In industry, there is a requirement to run multiple instances of Hadoop(production, test) on same data set. Mesos framework fulfills this kind of requirements. Mesos makes easy to share clustered resources like, CPU, RAM or hard disk space across distributed frameworks.
As shown in below figure, Mesos acts a common resource sharing layer to all frameworks.
Short overview of Mesos design
Mesos master allocates resources on slave nodes to cluster frameworks. Mesos allocates resources at the level of tasks using allocation module. Framework can reject/accept the resource offers. Slave nodes also provide performance isolation between frameworks using platform isolation modules (ex: Linux container). To use Mesos framework, cluster frameworks need to implement Executor, Scheduler interfaces.
- This framework enables to use cluster resources efficiently.
- The design of Mesos framework is flexible enough to add new frameworks
1) Performance of the job can't be guaranteed as resource allocation may delay the whole execution.
2) Mesos provides resource isolation using external OS libraries(ex: linux container). This may have some additional overhead.
3) It would have better if Mesos handles resource allocation efficiently instead of letting each framework to work on.
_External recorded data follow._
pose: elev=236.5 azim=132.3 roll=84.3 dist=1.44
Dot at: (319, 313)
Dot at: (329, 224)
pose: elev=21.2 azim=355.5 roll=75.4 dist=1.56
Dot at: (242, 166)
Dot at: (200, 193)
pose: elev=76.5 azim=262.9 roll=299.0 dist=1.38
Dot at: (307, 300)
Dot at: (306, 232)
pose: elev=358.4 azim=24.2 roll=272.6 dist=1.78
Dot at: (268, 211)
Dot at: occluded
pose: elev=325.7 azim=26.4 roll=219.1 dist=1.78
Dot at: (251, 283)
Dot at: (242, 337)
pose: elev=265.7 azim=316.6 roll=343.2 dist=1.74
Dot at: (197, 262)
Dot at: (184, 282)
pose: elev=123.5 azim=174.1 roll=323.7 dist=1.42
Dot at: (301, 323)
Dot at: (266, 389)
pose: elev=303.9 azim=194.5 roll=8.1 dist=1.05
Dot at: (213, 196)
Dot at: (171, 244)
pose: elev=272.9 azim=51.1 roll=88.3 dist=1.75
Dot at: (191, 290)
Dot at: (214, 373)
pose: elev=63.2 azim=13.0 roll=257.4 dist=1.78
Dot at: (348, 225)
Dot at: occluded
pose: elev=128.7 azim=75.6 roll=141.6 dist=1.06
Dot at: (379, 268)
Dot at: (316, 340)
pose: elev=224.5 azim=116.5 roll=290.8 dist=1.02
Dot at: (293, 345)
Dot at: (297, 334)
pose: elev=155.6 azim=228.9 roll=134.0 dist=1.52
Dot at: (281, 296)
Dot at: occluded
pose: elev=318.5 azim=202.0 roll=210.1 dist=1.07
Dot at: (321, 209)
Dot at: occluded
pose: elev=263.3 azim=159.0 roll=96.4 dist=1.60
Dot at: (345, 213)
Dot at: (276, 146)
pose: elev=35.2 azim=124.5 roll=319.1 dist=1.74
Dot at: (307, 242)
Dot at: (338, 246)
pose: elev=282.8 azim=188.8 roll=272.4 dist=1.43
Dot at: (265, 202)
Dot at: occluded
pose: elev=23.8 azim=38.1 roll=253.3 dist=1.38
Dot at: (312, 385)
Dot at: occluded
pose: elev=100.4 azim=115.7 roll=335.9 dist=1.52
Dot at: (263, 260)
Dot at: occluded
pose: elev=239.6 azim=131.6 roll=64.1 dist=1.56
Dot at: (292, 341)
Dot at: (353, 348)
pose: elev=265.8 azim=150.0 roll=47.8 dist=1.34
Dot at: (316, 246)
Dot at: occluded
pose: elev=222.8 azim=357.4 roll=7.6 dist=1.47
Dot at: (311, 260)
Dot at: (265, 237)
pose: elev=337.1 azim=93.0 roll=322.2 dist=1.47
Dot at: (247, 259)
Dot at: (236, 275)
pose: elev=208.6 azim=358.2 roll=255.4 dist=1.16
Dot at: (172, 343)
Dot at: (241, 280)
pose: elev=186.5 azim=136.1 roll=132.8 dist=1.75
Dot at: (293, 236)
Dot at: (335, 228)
4) Mesos can be much more capable in providing common concerns like security etc across frameworks but the paper has not discussed any details.
5) Synchronization issues may arise when data is shared across different frameworks. Paper hasn’t addressed this issue.
Current state of Mesos
Mesos project is being incubated in Apache. Mesos has got recognition from big companies like Twitter, Facebook and yahoo.
-Twitter uses apache mesos to run analytics job.
-Facebook uses mesos to run production and test hadoop instances on same data
NextGen MapReduce handles process execution and resource scheduling (this system is called YARN) in generic layer and MapReduce is being implemented on top of this.
In one sentence, difference between YARN and mesos is, mesos is a Meta framework scheduler whereas YARN is an application scheduler.